▼▼▼
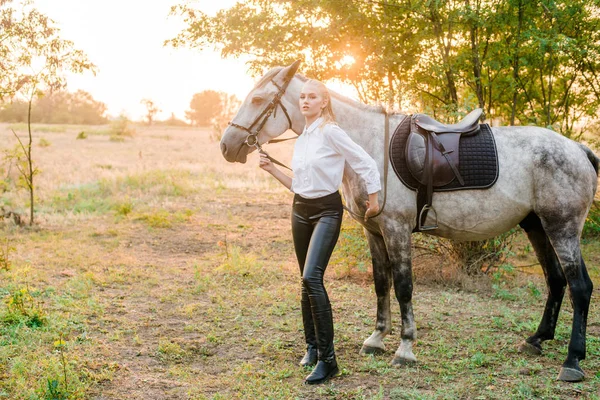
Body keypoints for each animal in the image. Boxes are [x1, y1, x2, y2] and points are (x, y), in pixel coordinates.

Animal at [219, 61, 596, 382]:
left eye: (257, 99)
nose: (227, 146)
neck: (367, 144)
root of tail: (578, 149)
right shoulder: (374, 231)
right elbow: (380, 283)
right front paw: (376, 338)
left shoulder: (396, 229)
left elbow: (403, 286)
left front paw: (405, 348)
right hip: (537, 226)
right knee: (555, 280)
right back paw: (536, 339)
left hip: (562, 228)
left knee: (579, 287)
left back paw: (572, 361)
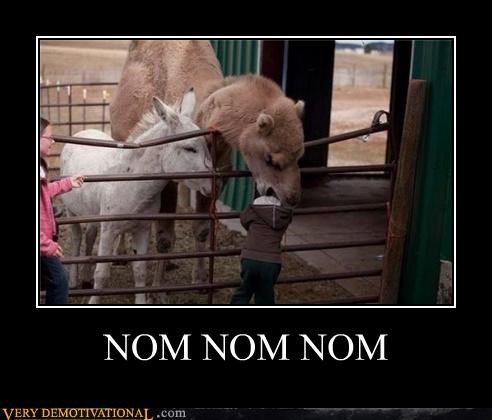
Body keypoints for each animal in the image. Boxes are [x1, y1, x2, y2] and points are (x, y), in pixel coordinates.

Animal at [60, 90, 212, 304]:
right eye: (190, 148)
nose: (212, 185)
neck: (133, 182)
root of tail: (83, 131)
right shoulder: (109, 230)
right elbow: (102, 273)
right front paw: (93, 300)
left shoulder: (142, 228)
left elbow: (140, 271)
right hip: (72, 211)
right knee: (76, 238)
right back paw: (74, 280)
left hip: (92, 212)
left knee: (89, 236)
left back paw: (85, 277)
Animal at [110, 40, 305, 284]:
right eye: (270, 158)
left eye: (300, 155)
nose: (292, 197)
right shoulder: (167, 179)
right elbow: (165, 237)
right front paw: (157, 285)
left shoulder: (215, 176)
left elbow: (202, 229)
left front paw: (201, 279)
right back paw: (120, 256)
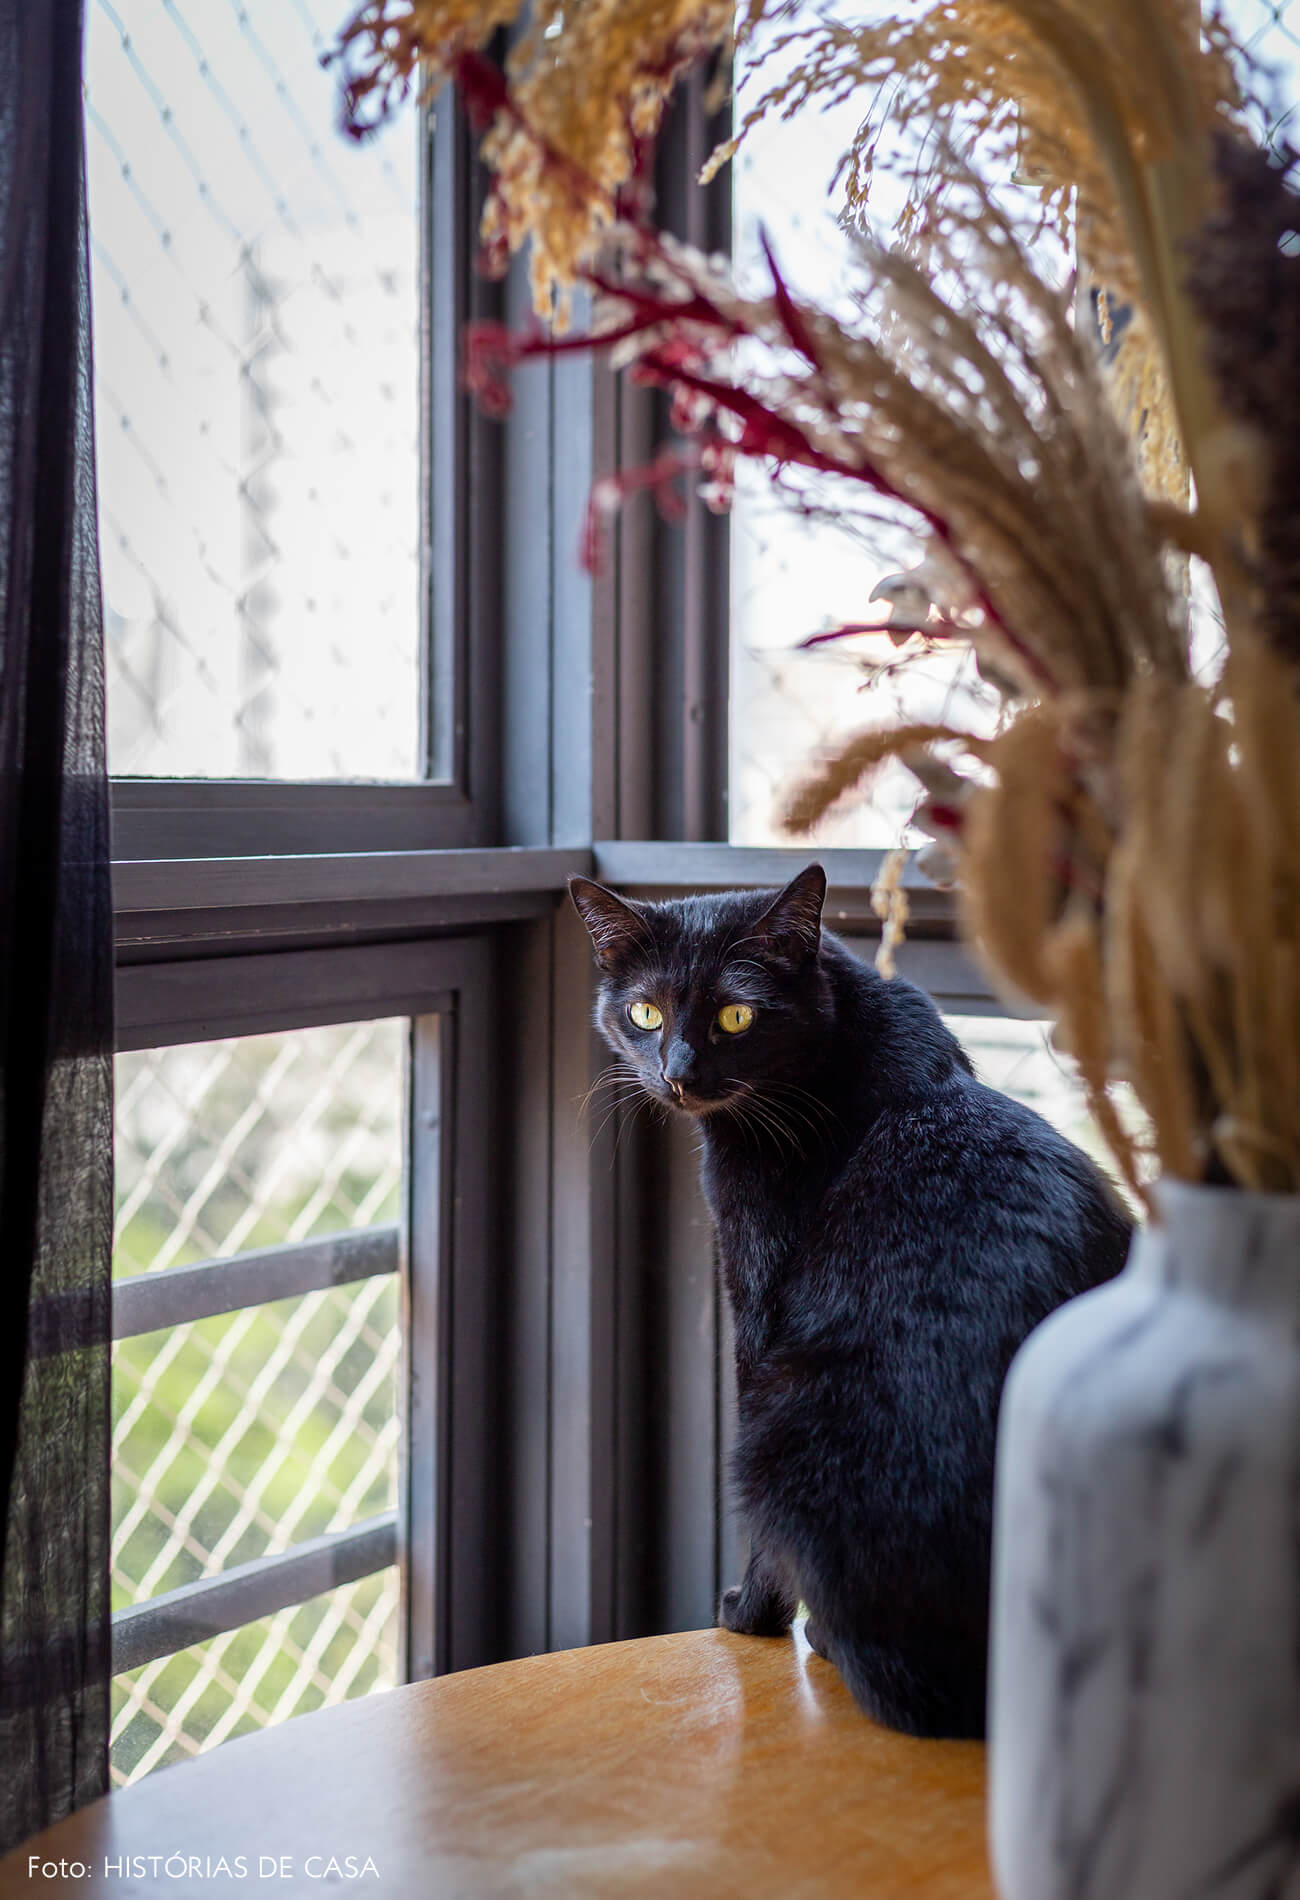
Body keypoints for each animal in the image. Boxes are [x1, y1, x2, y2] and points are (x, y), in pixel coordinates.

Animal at [570, 862, 1125, 1740]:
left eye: (735, 1014)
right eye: (645, 1012)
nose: (678, 1074)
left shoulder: (758, 1308)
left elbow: (762, 1546)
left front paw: (747, 1615)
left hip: (777, 1429)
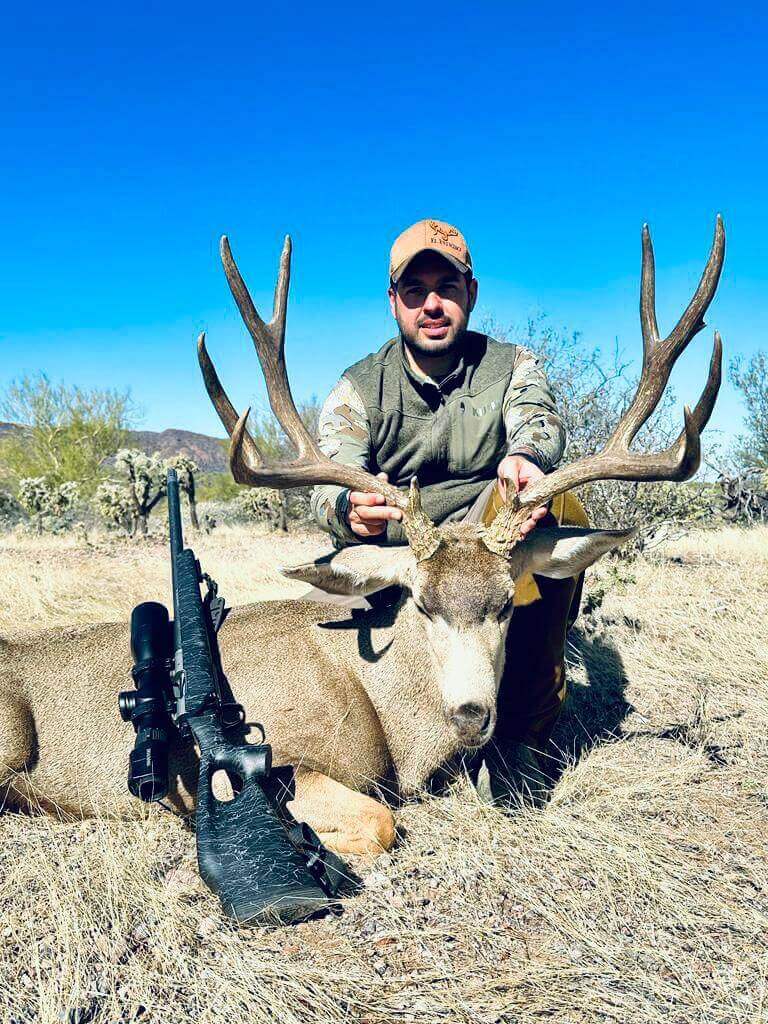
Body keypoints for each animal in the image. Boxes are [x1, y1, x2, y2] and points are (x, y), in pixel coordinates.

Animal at [0, 218, 724, 856]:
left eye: (505, 606)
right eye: (422, 605)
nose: (471, 715)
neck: (386, 711)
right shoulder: (283, 754)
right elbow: (381, 820)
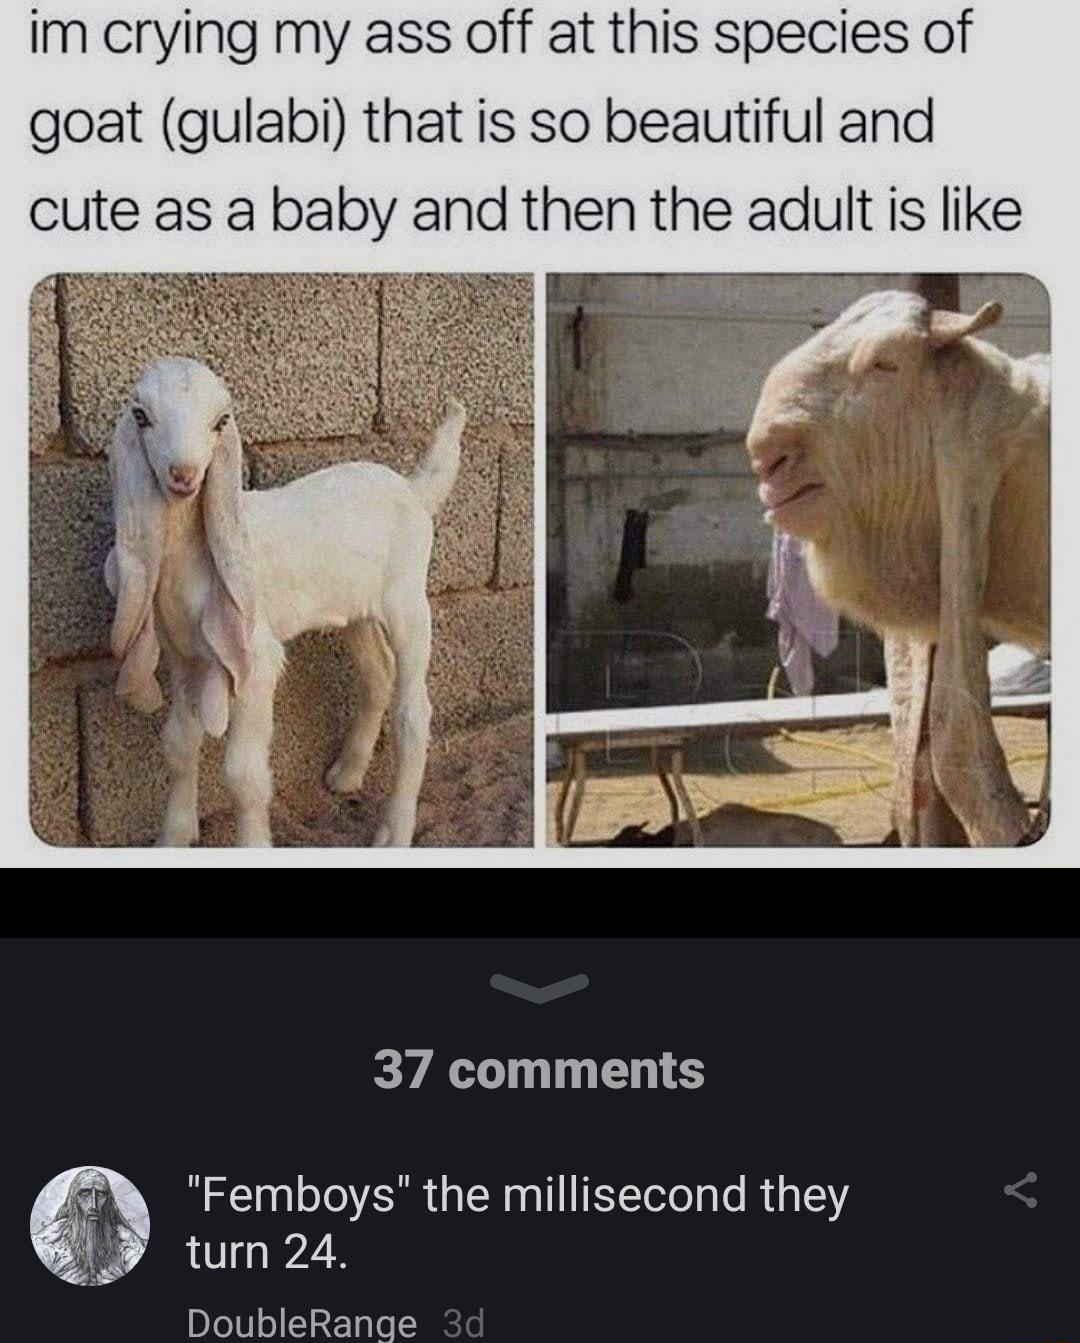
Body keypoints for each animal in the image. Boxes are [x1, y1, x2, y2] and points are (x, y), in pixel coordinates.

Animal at [104, 356, 465, 847]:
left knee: (413, 712)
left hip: (408, 600)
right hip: (356, 609)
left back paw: (394, 831)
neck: (193, 554)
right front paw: (173, 838)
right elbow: (178, 745)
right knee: (377, 677)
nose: (184, 475)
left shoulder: (253, 658)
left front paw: (252, 842)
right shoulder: (185, 656)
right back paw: (347, 775)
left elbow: (243, 776)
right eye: (140, 416)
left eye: (221, 421)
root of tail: (413, 489)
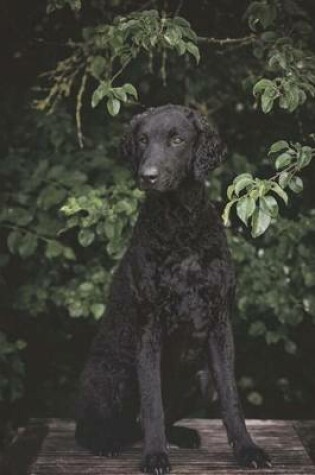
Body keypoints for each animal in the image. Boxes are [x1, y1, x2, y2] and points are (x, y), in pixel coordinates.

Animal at [74, 106, 272, 474]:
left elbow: (231, 400)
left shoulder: (219, 324)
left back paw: (180, 435)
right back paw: (107, 442)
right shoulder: (148, 326)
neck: (180, 226)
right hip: (112, 375)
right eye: (142, 139)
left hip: (201, 378)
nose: (147, 176)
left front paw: (247, 449)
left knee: (153, 421)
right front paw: (154, 457)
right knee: (93, 426)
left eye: (177, 139)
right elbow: (152, 403)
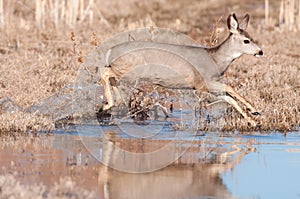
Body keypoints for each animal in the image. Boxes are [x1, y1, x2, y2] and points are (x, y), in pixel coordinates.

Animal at [98, 13, 262, 126]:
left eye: (251, 37)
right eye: (246, 41)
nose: (260, 52)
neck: (215, 59)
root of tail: (110, 51)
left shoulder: (208, 87)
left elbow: (229, 98)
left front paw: (252, 121)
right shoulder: (202, 83)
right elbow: (230, 89)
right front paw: (254, 110)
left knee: (110, 77)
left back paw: (111, 104)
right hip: (130, 71)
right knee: (104, 71)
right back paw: (109, 104)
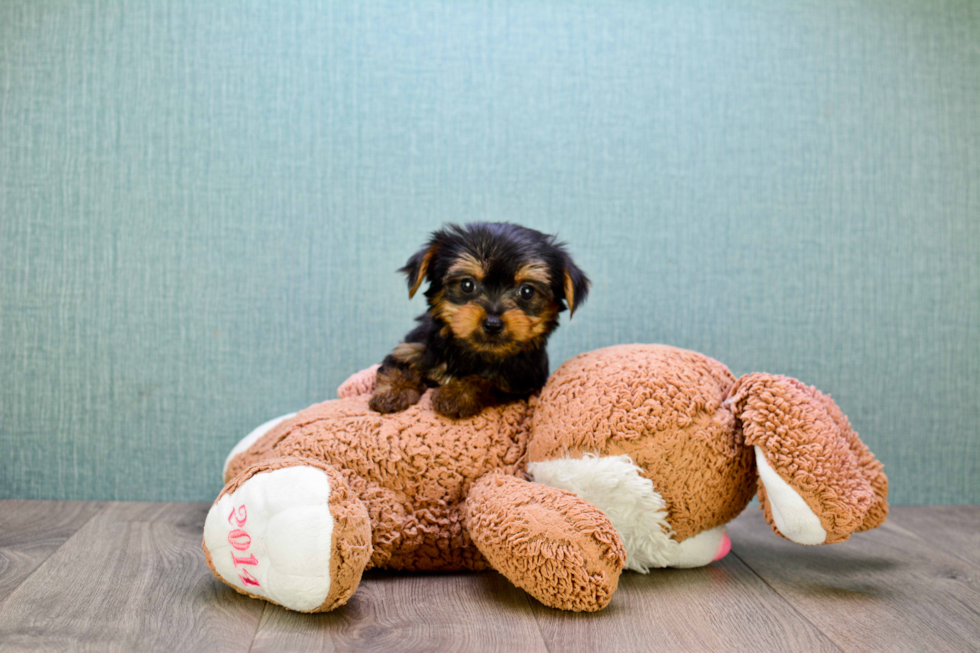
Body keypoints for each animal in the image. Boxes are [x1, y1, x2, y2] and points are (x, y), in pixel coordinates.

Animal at [372, 223, 588, 418]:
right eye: (467, 285)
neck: (474, 353)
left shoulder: (519, 383)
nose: (492, 324)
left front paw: (456, 394)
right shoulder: (414, 347)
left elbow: (485, 381)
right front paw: (392, 393)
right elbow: (398, 365)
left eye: (527, 291)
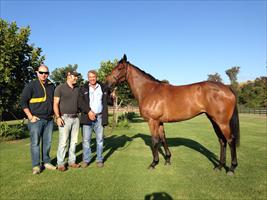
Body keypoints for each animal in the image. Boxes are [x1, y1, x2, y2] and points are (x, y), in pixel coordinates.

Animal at [106, 54, 241, 175]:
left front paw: (154, 163)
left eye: (119, 68)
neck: (149, 91)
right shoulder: (160, 122)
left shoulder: (152, 121)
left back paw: (231, 168)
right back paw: (219, 166)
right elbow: (163, 139)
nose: (107, 83)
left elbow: (155, 141)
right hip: (214, 120)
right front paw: (167, 160)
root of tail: (227, 88)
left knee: (230, 140)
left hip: (222, 122)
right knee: (222, 141)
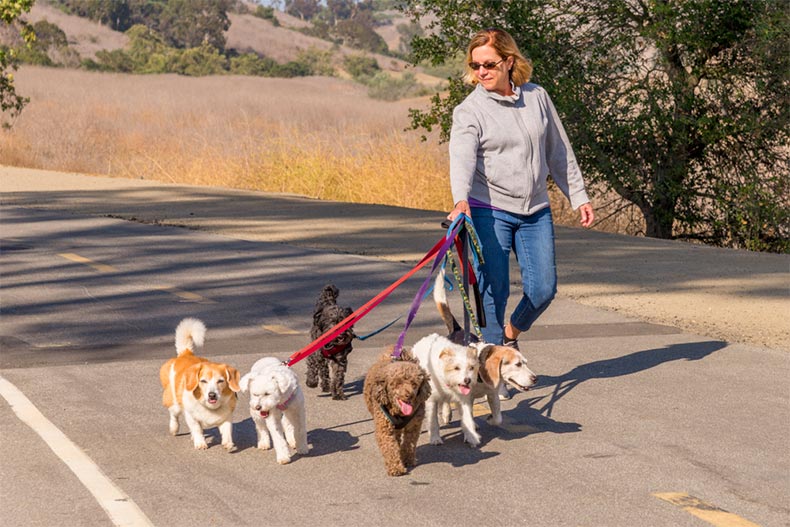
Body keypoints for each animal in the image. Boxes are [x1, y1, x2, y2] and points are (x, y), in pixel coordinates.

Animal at [157, 318, 238, 450]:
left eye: (221, 381)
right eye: (203, 381)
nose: (212, 395)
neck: (209, 407)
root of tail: (186, 353)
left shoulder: (226, 417)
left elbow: (227, 431)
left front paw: (228, 443)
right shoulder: (191, 416)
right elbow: (197, 429)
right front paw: (200, 443)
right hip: (175, 404)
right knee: (174, 416)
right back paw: (174, 429)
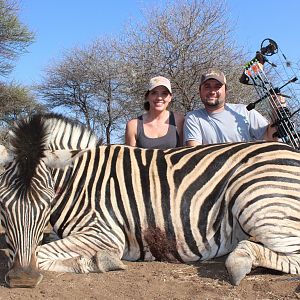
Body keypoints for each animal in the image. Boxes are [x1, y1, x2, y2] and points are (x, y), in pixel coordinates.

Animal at [0, 113, 300, 288]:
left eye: (46, 201)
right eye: (3, 204)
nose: (23, 279)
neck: (79, 181)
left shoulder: (105, 233)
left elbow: (39, 253)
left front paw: (100, 261)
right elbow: (28, 249)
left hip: (255, 198)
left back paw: (239, 261)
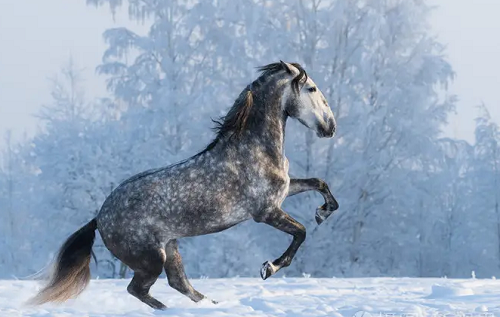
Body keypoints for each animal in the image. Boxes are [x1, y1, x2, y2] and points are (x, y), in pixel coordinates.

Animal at [29, 59, 338, 308]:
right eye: (312, 89)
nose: (331, 127)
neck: (254, 148)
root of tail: (98, 219)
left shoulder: (282, 193)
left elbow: (319, 183)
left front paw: (322, 212)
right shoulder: (266, 212)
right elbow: (301, 233)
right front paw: (269, 268)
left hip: (170, 248)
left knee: (179, 284)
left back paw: (212, 305)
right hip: (151, 258)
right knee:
▲▲▲
What the task asks: Write out exactly and only the lines that run from the start of the data above through the line containing "left shoulder: (396, 229)", leaving the pictures out.

Expected answer:
Body keypoints for each animal in the image. Boxes are [x1, y1, x2, y2] and points are (x, y), in pixel coordinates.

Animal at [219, 61, 596, 382]:
left eye: (257, 99)
nose: (227, 146)
neck: (367, 144)
root of tail: (578, 149)
right shoulder: (374, 231)
right elbow: (380, 283)
right front paw: (376, 338)
left shoulder: (396, 229)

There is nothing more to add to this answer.